Rep. Steve King (R-Iowa) said Friday that he will sue the Obama administration to halt implementation of its new immigration decree.
“I’m prepared to bring a suit and seek a court order to stop implementation of this policy,” King said on a radio interview with former Arkansas governor Mike Huckabee.
Presidential candidate Mitt Romney called the measure a ‘short-term fix,’ although, for the first time, he also sent some signs of support for legislation that would allow some illegal immigrants to temporarily stay in the country.
"I believe the status of young people who come here through no fault of their own is an important matter to be considered and should be solved on a long-term basis so they know what their future would be in this country," Romney said in a campaign stop at Milford, New Hampshire.

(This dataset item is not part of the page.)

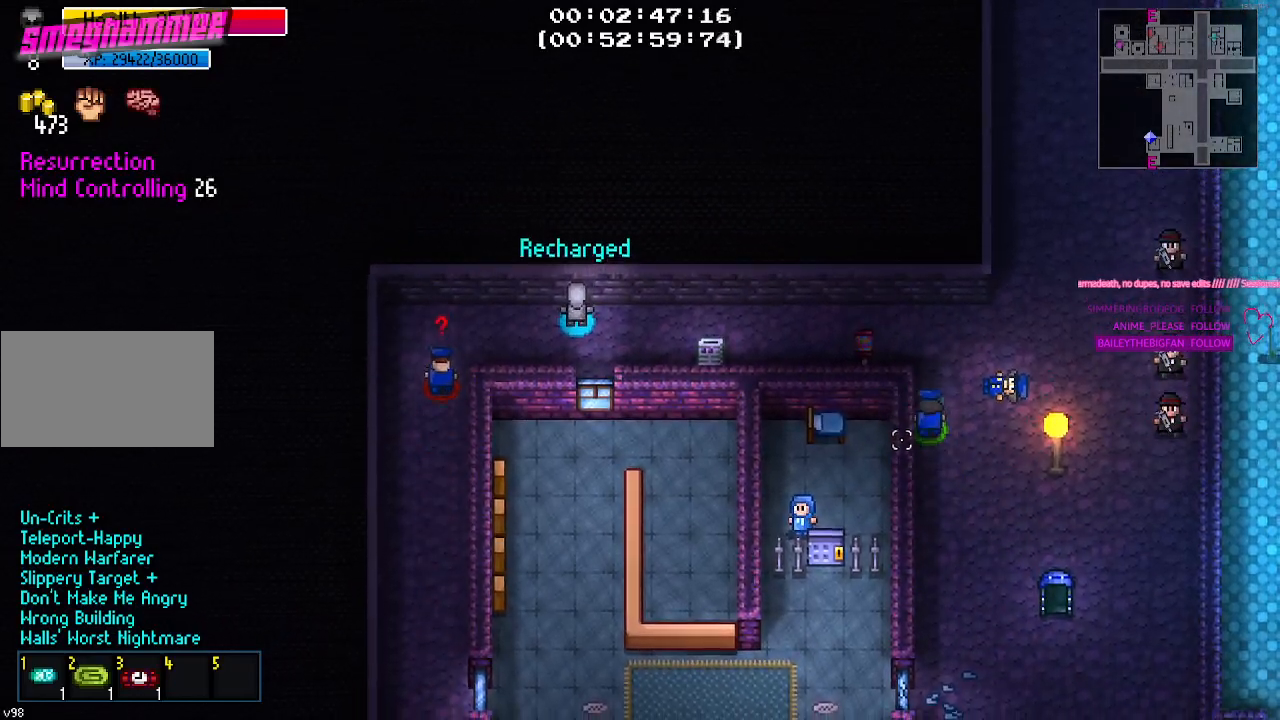
{"keys": ["d"], "events": [[84, "d", "down"], [334, "w", "up"]]}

The Coalition for Humane Immigrant Rights of Los Angeles (CHIRLA,) welcomed the immigration policy move.
“We knew you could, Mr. President. Americans will look back on this day with pride and joy when they allowed these young people to fully contribute to the growth, prosperity, and strength of our great nation,” said Angelica Salas, CHIRLA’s Executive Director.
Also in Los Angeles, Immigrant students and supporters rallied to celebrate the Obama administration decision.
“Today we see a major shift in the Obama Administration's commitment towards civil rights and social justice for immigrant families and undocumented youth. President Obama is finally delivering part of the hope he promised during his presidential campaign by granting administrative relief to undocumented youth,” said Justino Mora, Dream (Act) campaign student leader.
With the clock ticking for Election Day, analysts say Obama utilized his executive powers authorizing the measure, bypassing Congress, as an attempt to attract the indecisive vote within the immigrant electorate.
The immigration policy change is expected to benefit at least 800,000 people. U.S. Department of Homeland Security (DHS) issued a press release stating that applicants will be granted the two-year stay under certain conditions.
•Any foreign-born children who came to the U.S. age 16 years or younger and who have continuously resided in the United States for at least five years
•They must not have been convicted of a felony offense or of multiple misdemeanor offenses or pose a threat to national security
•The policy extends to those in school, or high school graduates, or those with a GED or equivalent, or have been in military service with an honorable discharge
•Cannot be above the age of 30
Part of the statement reads, “DHS cannot provide any assurance that all such requests will be granted.” The release also says that although “this guidance takes effect immediately, USCIS and ICE expect to begin implementation of the application processes within sixty days.”